The historical population is given in the following table:

| year | population |
|---|---|
| 1850 | 3,344 |
| 1860 | 2,622 |
| 1900 | 2,755 |
| 1910 | 3,166 |
| 1950 | 3,301 |
| 2000 | 4,153 |

==Heritage sites of national significance==
The Bohlenständer House, and Farm House Schär with Granary mit Speicher are listed as Swiss heritage site of national significance. The village of Steinebrunn and the Kulturlandschaft of Balgen are part of the Inventory of Swiss Heritage Sites.

==Economy==
As of In 2007 2007, Egnach had an unemployment rate of 1.59%. As of 2005, there were 450 people employed in the primary economic sector and about 132 businesses involved in this sector. 745 people are employed in the secondary sector and there are 76 businesses in this sector. 690 people are employed in the tertiary sector, with 115 businesses in this sector.

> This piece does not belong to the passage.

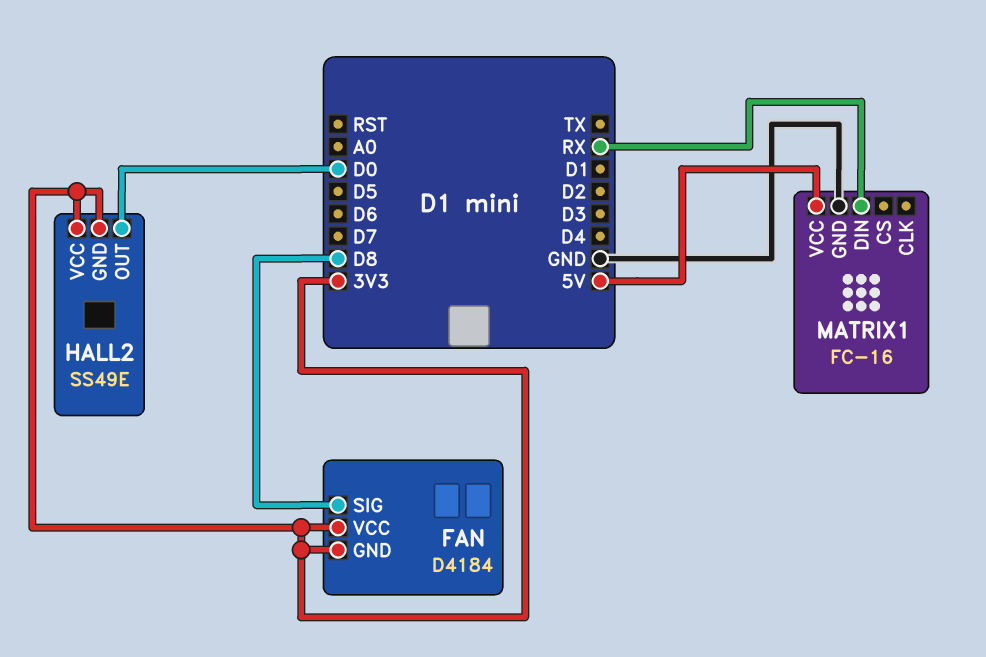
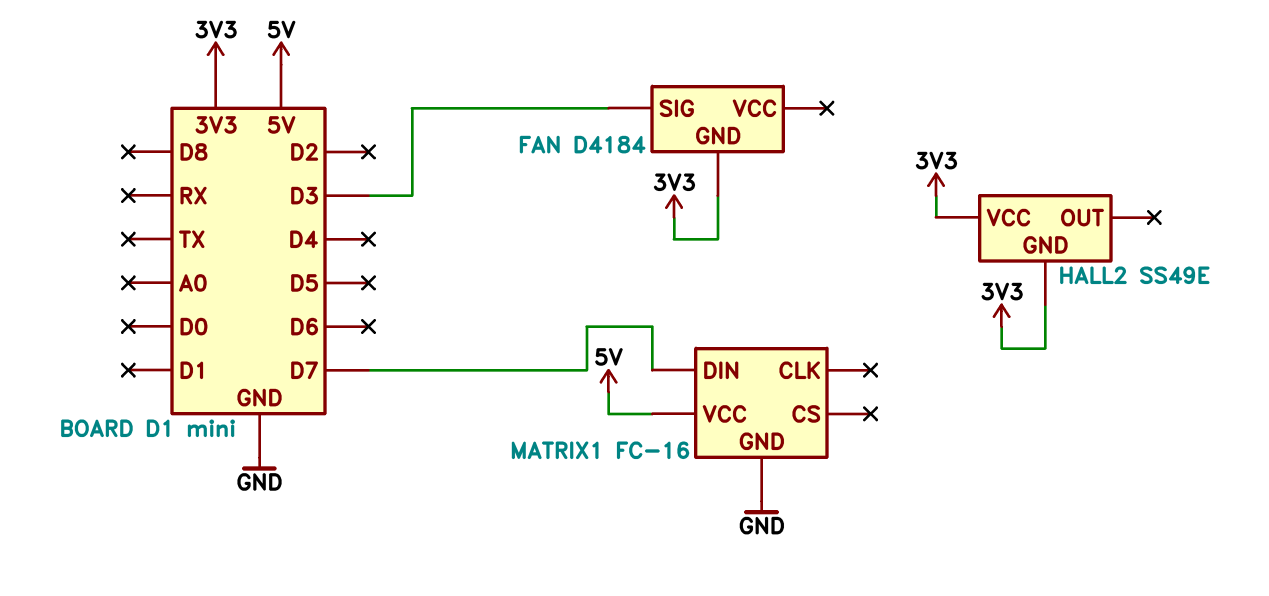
FAN pin SIG: D8 -> D3
FAN pin VCC: 3V3 -> none
HALL2 pin OUT: D0 -> none
MATRIX1 pin DIN: RX -> D7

In 2000 there were 2,856 workers who lived in the municipality. Of these, 1,211 or about 42.4% of the residents worked outside Egnach while 837 people commuted into the municipality for work. There were a total of 2,482 jobs (of at least 6 hours per week) in the municipality. Of the working population, 9% used public transportation to get to work, and 45.2% used a private car.

==Religion==
From the 2000 census, 1,283 or 30.9% were Roman Catholic, while 2,168 or 52.2% belonged to the Swiss Reformed Church. Of the rest of the population, there was 1 Old Catholic who belonged to the Christian Catholic Church of Switzerland there are 31 individuals (or about 0.75% of the population) who belong to the Orthodox Church, and there are 121 individuals (or about 2.91% of the population) who belong to another Christian church. There was 1 individual who was Jewish, and 146 (or about 3.52% of the population) who are Islamic. There are 21 individuals (or about 0.51% of the population) who belong to another church (not listed on the census), 275 (or about 6.62% of the population) belong to no church, are agnostic or atheist, and 106 individuals (or about 2.55% of the population) did not answer the question.

==Transport==
Egnach is served by the St. Gallen S-Bahn over two lines calling at three stations: Egnach, Neukirch-Egnach, and Steinebrunn.

==Education==
The entire Swiss population is generally well educated. In Egnach about 74.5% of the population (between age 25–64) have completed either non-mandatory upper secondary education or additional higher education (either university or a Fachhochschule).